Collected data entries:
------------------------------
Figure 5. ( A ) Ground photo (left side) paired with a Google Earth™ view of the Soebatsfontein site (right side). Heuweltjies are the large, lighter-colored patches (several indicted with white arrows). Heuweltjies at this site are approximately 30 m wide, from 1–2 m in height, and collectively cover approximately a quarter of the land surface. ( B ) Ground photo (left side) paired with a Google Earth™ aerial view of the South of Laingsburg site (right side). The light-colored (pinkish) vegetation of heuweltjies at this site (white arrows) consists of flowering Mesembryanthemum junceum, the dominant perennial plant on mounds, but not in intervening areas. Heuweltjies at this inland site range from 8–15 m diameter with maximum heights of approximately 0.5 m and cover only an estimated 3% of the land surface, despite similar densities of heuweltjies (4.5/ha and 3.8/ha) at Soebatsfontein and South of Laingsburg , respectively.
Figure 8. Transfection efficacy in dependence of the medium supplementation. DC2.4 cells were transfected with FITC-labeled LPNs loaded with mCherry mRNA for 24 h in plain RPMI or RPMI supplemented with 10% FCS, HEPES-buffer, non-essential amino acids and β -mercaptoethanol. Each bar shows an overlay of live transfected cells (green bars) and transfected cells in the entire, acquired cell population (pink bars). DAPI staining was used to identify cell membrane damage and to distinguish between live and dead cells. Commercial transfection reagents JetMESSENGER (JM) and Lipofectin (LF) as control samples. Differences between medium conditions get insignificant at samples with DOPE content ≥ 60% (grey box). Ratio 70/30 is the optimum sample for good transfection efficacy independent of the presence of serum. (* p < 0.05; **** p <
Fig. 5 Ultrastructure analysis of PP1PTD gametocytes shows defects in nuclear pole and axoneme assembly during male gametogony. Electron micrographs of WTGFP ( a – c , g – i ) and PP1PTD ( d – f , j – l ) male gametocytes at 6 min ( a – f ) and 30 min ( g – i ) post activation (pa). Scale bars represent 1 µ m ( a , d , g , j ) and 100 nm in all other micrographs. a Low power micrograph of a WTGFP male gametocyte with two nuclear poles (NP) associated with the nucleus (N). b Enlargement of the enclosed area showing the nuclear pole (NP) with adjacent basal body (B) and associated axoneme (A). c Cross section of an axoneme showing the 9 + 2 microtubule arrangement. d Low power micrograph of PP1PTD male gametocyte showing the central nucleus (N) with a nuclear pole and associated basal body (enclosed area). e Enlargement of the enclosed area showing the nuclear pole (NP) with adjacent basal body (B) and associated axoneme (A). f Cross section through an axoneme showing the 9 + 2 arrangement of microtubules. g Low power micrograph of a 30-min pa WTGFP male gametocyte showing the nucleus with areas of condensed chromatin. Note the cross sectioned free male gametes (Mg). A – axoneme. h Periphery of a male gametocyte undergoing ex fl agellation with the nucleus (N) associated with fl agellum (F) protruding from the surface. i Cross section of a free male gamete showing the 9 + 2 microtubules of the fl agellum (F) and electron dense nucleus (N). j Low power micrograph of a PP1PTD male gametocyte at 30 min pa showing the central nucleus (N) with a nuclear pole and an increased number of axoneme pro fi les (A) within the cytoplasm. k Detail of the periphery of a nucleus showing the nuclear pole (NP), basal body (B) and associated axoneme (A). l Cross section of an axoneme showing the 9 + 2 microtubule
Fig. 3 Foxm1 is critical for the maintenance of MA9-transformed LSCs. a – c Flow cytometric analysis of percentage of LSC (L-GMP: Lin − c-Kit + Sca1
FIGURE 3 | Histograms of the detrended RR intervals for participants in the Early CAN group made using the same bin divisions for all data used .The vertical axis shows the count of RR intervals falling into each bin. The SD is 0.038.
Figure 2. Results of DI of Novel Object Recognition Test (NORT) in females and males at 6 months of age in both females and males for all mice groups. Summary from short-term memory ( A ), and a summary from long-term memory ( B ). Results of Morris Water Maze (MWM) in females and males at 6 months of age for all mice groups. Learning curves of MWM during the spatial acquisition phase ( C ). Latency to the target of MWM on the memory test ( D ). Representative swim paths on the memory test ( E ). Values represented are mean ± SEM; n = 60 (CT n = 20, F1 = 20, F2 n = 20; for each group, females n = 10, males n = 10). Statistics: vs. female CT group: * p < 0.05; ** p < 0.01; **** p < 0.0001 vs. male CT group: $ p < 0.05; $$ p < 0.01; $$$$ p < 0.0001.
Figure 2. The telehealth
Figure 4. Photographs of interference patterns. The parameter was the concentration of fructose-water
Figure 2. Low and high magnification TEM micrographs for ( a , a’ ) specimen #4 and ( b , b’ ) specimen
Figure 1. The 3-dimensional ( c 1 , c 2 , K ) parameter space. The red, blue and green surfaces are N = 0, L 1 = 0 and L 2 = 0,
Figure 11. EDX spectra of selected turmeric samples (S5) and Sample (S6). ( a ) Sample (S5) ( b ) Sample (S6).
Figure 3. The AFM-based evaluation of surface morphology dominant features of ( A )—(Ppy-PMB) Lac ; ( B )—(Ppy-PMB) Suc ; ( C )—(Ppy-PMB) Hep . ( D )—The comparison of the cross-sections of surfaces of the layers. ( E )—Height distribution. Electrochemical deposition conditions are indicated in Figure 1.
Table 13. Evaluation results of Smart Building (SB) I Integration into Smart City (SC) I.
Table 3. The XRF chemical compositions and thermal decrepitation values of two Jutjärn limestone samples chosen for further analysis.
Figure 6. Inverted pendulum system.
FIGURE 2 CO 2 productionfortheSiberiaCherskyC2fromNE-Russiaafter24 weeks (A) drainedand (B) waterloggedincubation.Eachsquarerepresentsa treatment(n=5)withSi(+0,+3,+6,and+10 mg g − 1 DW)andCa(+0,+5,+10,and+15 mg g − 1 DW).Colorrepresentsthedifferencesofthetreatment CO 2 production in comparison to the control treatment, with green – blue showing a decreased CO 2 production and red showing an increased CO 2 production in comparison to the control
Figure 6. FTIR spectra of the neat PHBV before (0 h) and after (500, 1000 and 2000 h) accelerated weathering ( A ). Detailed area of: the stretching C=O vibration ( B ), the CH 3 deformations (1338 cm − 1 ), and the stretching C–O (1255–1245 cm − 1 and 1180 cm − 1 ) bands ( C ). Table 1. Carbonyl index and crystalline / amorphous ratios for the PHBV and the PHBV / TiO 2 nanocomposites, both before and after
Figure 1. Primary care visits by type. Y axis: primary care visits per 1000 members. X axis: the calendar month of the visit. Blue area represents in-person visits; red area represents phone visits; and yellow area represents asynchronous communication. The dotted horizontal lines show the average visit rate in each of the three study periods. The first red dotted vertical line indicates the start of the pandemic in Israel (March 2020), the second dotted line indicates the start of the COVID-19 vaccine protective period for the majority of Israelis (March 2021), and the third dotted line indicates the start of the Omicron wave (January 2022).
------------------------------
For this exercise, transcribe all the records exactly.

» RESULT OF THIS TASK
Figure 5. ( A ) Ground photo (left side) paired with a Google Earth™ view of the Soebatsfontein site (right side). Heuweltjies are the large, lighter-colored patches (several indicted with white arrows). Heuweltjies at this site are approximately 30 m wide, from 1–2 m in height, and collectively cover approximately a quarter of the land surface. ( B ) Ground photo (left side) paired with a Google Earth™ aerial view of the South of Laingsburg site (right side). The light-colored (pinkish) vegetation of heuweltjies at this site (white arrows) consists of flowering Mesembryanthemum junceum, the dominant perennial plant on mounds, but not in intervening areas. Heuweltjies at this inland site range from 8–15 m diameter with maximum heights of approximately 0.5 m and cover only an estimated 3% of the land surface, despite similar densities of heuweltjies (4.5/ha and 3.8/ha) at Soebatsfontein and South of Laingsburg , respectively.
Figure 8. Transfection efficacy in dependence of the medium supplementation. DC2.4 cells were transfected with FITC-labeled LPNs loaded with mCherry mRNA for 24 h in plain RPMI or RPMI supplemented with 10% FCS, HEPES-buffer, non-essential amino acids and β -mercaptoethanol. Each bar shows an overlay of live transfected cells (green bars) and transfected cells in the entire, acquired cell population (pink bars). DAPI staining was used to identify cell membrane damage and to distinguish between live and dead cells. Commercial transfection reagents JetMESSENGER (JM) and Lipofectin (LF) as control samples. Differences between medium conditions get insignificant at samples with DOPE content ≥ 60% (grey box). Ratio 70/30 is the optimum sample for good transfection efficacy independent of the presence of serum. (* p < 0.05; **** p <
Fig. 5 Ultrastructure analysis of PP1PTD gametocytes shows defects in nuclear pole and axoneme assembly during male gametogony. Electron micrographs of WTGFP ( a – c , g – i ) and PP1PTD ( d – f , j – l ) male gametocytes at 6 min ( a – f ) and 30 min ( g – i ) post activation (pa). Scale bars represent 1 µ m ( a , d , g , j ) and 100 nm in all other micrographs. a Low power micrograph of a WTGFP male gametocyte with two nuclear poles (NP) associated with the nucleus (N). b Enlargement of the enclosed area showing the nuclear pole (NP) with adjacent basal body (B) and associated axoneme (A). c Cross section of an axoneme showing the 9 + 2 microtubule arrangement. d Low power micrograph of PP1PTD male gametocyte showing the central nucleus (N) with a nuclear pole and associated basal body (enclosed area). e Enlargement of the enclosed area showing the nuclear pole (NP) with adjacent basal body (B) and associated axoneme (A). f Cross section through an axoneme showing the 9 + 2 arrangement of microtubules. g Low power micrograph of a 30-min pa WTGFP male gametocyte showing the nucleus with areas of condensed chromatin. Note the cross sectioned free male gametes (Mg). A – axoneme. h Periphery of a male gametocyte undergoing ex fl agellation with the nucleus (N) associated with fl agellum (F) protruding from the surface. i Cross section of a free male gamete showing the 9 + 2 microtubules of the fl agellum (F) and electron dense nucleus (N). j Low power micrograph of a PP1PTD male gametocyte at 30 min pa showing the central nucleus (N) with a nuclear pole and an increased number of axoneme pro fi les (A) within the cytoplasm. k Detail of the periphery of a nucleus showing the nuclear pole (NP), basal body (B) and associated axoneme (A). l Cross section of an axoneme showing the 9 + 2 microtubule
Fig. 3 Foxm1 is critical for the maintenance of MA9-transformed LSCs. a – c Flow cytometric analysis of percentage of LSC (L-GMP: Lin − c-Kit + Sca1
FIGURE 3 | Histograms of the detrended RR intervals for participants in the Early CAN group made using the same bin divisions for all data used .The vertical axis shows the count of RR intervals falling into each bin. The SD is 0.038.
Figure 2. Results of DI of Novel Object Recognition Test (NORT) in females and males at 6 months of age in both females and males for all mice groups. Summary from short-term memory ( A ), and a summary from long-term memory ( B ). Results of Morris Water Maze (MWM) in females and males at 6 months of age for all mice groups. Learning curves of MWM during the spatial acquisition phase ( C ). Latency to the target of MWM on the memory test ( D ). Representative swim paths on the memory test ( E ). Values represented are mean ± SEM; n = 60 (CT n = 20, F1 = 20, F2 n = 20; for each group, females n = 10, males n = 10). Statistics: vs. female CT group: * p < 0.05; ** p < 0.01; **** p < 0.0001 vs. male CT group: $ p < 0.05; $$ p < 0.01; $$$$ p < 0.0001.
Figure 2. The telehealth
Figure 4. Photographs of interference patterns. The parameter was the concentration of fructose-water
Figure 2. Low and high magnification TEM micrographs for ( a , a’ ) specimen #4 and ( b , b’ ) specimen
Figure 1. The 3-dimensional ( c 1 , c 2 , K ) parameter space. The red, blue and green surfaces are N = 0, L 1 = 0 and L 2 = 0,
Figure 11. EDX spectra of selected turmeric samples (S5) and Sample (S6). ( a ) Sample (S5) ( b ) Sample (S6).
Figure 3. The AFM-based evaluation of surface morphology dominant features of ( A )—(Ppy-PMB) Lac ; ( B )—(Ppy-PMB) Suc ; ( C )—(Ppy-PMB) Hep . ( D )—The comparison of the cross-sections of surfaces of the layers. ( E )—Height distribution. Electrochemical deposition conditions are indicated in Figure 1.
Table 13. Evaluation results of Smart Building (SB) I Integration into Smart City (SC) I.
Table 3. The XRF chemical compositions and thermal decrepitation values of two Jutjärn limestone samples chosen for further analysis.
Figure 6. Inverted pendulum system.
FIGURE 2 CO 2 productionfortheSiberiaCherskyC2fromNE-Russiaafter24 weeks (A) drainedand (B) waterloggedincubation.Eachsquarerepresentsa treatment(n=5)withSi(+0,+3,+6,and+10 mg g − 1 DW)andCa(+0,+5,+10,and+15 mg g − 1 DW).Colorrepresentsthedifferencesofthetreatment CO 2 production in comparison to the control treatment, with green – blue showing a decreased CO 2 production and red showing an increased CO 2 production in comparison to the control
Figure 6. FTIR spectra of the neat PHBV before (0 h) and after (500, 1000 and 2000 h) accelerated weathering ( A ). Detailed area of: the stretching C=O vibration ( B ), the CH 3 deformations (1338 cm − 1 ), and the stretching C–O (1255–1245 cm − 1 and 1180 cm − 1 ) bands ( C ). Table 1. Carbonyl index and crystalline / amorphous ratios for the PHBV and the PHBV / TiO 2 nanocomposites, both before and after
Figure 1. Primary care visits by type. Y axis: primary care visits per 1000 members. X axis: the calendar month of the visit. Blue area represents in-person visits; red area represents phone visits; and yellow area represents asynchronous communication. The dotted horizontal lines show the average visit rate in each of the three study periods. The first red dotted vertical line indicates the start of the pandemic in Israel (March 2020), the second dotted line indicates the start of the COVID-19 vaccine protective period for the majority of Israelis (March 2021), and the third dotted line indicates the start of the Omicron wave (January 2022).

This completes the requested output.